Ashtavakra said: One with purified intelligence becomes enlightened and fulfilled when properly instructed by a Knower. The other, even if a life-long seeker, remains deluded in the matter.
Spiritual seeking and pursuit are focussed on the intelligence of the seeker. They first purify the mind and sharpen the intelligence. Hearing and reading the spiritual exposition enrich and refine the inner personality, which comprehends the Self, the supreme Truth. Then follows the real transformation.
Though interactions are seemingly with objects outside, they take place inside the body, not outside. All are a creation of the mind alone. Mind initiates interactions, sustains and also terminates them. Despite this fact, the Self appears to be covered by object-imprints. Imprints are mental floats, hence subjective, the Subject’s alone. But this truth does not come to light.
When the mind is pure, it grows lighter and lighter, and to that extent, the Self’s radiance becomes clear, pronounced. The object impressions lose their density and distinction. Instead of the objects shining in the mind, the seeker feels it is the mind that shines.
The Self begins to overwhelm the mind imprints. The mind becomes more a sattva, pure presence, than the object-reflecting medium. Any instruction on true spiritual wisdom and its acme is instantly assimilated by the seeker. Soon he becomes enlightened. The process is easy.
On the other hand, when the mind is not pure, seeking may continue for a whole lifetime. Yet the delusion will not have left. So citta becoming sattva (mind getting purified) is most important.
That is how sādhana-catuṣṭayam, a set of four qualifications is prescribed for the true seeker, right from the beginning. Viveka, the first quality, is skill of discriminating the eternal from the fleeting. This quality instils dispassion, vairāgya. The seeker feels that as the entire world objects are fleeting, he cannot have lasting contentment from them. So the mind spurns them.
There should be a strong yearning for liberation, freedom from the shackles the mind and intelligence suffer from.

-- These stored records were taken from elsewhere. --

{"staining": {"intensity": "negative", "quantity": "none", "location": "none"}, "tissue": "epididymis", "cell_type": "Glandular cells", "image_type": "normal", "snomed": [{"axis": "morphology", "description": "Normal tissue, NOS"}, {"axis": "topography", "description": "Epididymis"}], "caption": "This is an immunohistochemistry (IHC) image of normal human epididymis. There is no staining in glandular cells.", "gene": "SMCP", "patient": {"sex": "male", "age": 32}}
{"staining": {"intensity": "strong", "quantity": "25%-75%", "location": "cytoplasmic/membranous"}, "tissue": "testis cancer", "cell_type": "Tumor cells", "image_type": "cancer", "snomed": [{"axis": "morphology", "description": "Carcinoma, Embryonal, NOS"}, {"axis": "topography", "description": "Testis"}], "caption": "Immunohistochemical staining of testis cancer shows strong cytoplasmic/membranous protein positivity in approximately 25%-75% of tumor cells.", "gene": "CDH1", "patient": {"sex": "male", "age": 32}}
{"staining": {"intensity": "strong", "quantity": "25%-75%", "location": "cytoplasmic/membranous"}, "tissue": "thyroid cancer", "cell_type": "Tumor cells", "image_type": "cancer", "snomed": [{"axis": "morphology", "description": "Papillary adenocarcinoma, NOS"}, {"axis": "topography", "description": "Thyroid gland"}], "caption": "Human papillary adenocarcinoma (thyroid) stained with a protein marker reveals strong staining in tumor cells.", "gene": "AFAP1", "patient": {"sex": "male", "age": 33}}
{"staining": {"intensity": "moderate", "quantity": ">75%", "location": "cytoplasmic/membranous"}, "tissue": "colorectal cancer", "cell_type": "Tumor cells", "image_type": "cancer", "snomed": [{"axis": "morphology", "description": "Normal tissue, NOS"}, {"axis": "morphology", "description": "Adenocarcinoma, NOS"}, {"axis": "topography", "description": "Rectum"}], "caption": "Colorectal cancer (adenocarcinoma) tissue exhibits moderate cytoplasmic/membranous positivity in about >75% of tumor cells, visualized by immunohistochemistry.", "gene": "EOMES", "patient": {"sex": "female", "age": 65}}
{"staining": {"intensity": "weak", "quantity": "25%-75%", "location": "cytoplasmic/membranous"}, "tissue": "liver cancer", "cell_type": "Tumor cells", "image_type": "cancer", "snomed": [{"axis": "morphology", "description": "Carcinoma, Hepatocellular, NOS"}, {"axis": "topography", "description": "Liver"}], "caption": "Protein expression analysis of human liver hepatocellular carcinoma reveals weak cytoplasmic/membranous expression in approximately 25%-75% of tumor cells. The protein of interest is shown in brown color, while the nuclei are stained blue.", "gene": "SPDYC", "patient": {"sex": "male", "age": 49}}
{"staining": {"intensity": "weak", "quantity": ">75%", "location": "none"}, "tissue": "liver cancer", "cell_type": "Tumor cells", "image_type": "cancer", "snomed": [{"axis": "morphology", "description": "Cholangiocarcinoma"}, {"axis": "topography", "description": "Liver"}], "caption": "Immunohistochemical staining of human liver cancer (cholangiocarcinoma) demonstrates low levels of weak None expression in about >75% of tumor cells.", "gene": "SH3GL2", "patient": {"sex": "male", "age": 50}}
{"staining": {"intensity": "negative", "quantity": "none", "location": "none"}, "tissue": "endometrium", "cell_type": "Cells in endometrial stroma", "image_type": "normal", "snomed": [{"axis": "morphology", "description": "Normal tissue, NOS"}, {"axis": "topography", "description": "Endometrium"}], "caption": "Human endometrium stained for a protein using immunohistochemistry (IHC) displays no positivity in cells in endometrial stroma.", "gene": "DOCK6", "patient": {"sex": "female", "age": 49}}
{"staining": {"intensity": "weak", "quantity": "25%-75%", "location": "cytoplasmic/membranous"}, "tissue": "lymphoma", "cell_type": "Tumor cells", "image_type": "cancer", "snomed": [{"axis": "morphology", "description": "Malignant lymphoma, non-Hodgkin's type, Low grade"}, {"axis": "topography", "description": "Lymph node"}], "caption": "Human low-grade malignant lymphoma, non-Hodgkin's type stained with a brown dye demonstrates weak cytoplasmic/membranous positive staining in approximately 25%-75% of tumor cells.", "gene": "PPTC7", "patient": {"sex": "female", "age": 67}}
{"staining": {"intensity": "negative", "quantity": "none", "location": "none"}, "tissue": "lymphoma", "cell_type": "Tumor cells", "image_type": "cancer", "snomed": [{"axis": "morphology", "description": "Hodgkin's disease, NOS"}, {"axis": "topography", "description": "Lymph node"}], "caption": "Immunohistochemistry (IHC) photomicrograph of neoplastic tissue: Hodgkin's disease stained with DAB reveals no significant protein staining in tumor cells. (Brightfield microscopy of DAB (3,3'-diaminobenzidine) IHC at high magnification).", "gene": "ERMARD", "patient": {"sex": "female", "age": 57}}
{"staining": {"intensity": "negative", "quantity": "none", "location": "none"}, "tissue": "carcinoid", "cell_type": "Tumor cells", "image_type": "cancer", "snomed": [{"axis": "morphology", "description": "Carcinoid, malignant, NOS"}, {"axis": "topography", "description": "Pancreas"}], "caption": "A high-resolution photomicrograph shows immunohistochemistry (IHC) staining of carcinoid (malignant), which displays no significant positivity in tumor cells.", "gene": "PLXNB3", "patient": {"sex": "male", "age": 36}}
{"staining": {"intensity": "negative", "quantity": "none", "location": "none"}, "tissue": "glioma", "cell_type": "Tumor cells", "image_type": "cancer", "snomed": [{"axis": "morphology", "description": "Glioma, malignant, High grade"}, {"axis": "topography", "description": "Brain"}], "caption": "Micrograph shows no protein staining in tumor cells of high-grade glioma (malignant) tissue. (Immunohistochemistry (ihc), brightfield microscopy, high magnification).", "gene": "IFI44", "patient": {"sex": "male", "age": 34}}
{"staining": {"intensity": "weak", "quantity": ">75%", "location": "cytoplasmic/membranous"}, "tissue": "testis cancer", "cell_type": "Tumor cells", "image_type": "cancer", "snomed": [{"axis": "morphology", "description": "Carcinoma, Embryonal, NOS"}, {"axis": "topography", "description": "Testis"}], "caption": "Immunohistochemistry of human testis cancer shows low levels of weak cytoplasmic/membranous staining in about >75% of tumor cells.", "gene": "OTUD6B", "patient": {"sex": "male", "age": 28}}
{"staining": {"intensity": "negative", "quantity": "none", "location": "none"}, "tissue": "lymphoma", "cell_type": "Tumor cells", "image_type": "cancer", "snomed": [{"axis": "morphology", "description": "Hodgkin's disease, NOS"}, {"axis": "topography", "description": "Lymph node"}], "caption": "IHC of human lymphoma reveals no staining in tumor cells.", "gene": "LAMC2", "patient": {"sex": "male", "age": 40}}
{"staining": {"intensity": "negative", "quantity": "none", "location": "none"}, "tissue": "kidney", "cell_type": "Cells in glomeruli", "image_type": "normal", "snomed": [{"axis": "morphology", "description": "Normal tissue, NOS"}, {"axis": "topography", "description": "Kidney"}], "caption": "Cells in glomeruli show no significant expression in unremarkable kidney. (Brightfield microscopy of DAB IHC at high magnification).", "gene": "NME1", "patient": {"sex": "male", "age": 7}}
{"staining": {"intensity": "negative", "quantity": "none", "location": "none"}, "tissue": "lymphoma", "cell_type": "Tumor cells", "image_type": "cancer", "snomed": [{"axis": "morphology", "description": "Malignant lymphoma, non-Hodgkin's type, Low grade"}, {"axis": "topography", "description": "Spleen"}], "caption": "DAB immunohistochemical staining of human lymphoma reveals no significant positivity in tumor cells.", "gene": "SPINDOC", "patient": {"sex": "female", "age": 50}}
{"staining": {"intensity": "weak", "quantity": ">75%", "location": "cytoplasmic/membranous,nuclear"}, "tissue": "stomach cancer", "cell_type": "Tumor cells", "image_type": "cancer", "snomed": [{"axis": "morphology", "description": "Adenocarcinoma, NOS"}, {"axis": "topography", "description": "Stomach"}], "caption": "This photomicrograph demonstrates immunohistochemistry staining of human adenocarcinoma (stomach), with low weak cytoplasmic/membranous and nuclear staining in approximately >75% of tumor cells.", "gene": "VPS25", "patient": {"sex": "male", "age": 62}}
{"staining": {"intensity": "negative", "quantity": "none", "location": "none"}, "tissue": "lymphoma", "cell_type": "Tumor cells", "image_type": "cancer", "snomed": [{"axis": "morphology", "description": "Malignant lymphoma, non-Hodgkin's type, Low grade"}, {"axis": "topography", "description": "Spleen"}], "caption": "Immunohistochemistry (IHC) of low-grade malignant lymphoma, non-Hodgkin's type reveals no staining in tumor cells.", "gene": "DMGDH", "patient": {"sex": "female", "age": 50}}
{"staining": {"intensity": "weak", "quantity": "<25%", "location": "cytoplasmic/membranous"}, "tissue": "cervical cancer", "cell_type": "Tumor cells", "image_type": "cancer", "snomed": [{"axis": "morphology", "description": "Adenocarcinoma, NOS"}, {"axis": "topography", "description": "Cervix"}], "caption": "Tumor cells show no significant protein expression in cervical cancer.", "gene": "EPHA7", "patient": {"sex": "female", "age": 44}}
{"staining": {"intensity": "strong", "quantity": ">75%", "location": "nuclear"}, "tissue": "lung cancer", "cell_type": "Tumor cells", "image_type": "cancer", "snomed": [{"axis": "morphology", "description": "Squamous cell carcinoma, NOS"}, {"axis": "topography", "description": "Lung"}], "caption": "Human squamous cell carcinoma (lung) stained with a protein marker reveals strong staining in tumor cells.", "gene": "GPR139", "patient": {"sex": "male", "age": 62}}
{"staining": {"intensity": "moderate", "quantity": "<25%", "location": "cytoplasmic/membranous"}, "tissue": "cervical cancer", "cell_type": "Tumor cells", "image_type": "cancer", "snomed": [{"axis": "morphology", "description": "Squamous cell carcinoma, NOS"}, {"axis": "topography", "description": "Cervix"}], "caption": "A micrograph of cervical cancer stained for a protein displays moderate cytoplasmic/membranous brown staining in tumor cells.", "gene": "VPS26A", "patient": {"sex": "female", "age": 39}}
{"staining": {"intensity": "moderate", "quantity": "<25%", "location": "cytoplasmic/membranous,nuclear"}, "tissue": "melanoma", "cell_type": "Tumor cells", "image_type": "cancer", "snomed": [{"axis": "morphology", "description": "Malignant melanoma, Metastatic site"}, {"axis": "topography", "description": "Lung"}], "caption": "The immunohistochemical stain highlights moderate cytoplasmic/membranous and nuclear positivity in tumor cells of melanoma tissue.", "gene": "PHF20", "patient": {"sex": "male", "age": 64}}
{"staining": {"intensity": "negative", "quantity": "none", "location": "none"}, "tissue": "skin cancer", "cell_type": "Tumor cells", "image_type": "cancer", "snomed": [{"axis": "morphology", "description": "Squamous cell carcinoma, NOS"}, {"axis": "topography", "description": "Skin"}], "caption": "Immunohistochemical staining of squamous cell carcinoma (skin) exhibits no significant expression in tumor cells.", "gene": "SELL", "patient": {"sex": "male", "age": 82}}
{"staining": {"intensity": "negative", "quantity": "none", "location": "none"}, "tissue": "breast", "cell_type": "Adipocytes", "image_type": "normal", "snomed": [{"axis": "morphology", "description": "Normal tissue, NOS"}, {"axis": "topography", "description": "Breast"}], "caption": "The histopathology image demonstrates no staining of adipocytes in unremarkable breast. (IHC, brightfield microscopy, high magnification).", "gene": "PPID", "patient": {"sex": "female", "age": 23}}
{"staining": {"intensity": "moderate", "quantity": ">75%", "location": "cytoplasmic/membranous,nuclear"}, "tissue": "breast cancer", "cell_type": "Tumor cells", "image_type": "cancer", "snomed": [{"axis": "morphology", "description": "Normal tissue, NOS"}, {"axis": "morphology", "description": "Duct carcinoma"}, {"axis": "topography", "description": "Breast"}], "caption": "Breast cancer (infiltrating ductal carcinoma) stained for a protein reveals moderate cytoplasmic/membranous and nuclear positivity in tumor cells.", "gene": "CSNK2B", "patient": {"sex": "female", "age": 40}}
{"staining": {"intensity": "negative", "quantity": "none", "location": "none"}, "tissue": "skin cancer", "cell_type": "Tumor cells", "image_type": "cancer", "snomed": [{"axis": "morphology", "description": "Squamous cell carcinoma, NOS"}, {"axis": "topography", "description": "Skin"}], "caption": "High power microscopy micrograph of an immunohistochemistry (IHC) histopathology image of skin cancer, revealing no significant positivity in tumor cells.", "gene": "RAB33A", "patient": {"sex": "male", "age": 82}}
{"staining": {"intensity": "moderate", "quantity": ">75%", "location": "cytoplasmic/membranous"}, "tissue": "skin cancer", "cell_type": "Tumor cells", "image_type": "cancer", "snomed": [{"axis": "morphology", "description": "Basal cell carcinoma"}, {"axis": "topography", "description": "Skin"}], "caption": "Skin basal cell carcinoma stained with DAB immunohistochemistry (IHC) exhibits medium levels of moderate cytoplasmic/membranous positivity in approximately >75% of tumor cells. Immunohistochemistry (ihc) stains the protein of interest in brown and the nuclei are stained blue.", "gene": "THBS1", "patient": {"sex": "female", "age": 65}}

In addition are the set of six disciplines: These are as śama, regulating desires; dama, regulation of senses; titikṣā, forbearance of the alternating sukha-duḥkhas arising from contacts with sense-object. Uparati, the habit of withdrawing the senses and making them restful in their own centres; śraddhā, assiduous application of the mind to the task in hand; samādhāna, engaging the mind wholesomely on the supreme Reality, the Lord, leaving all contrary thoughts and refuges.
All these are meant to act on the mind and intelligence, making them purer, until at last they become full sattva, the pure being.
When the sattva state is reached, words of wisdom from Guru and śāstras sink into the seeker fast. Unhesitatingly he absorbs them; and instantly follow the desired spiritual sublimation and enrichment. Delay in any case is only in transforming the citta into sattva. Remember the description ‘sattva-buddhimān’.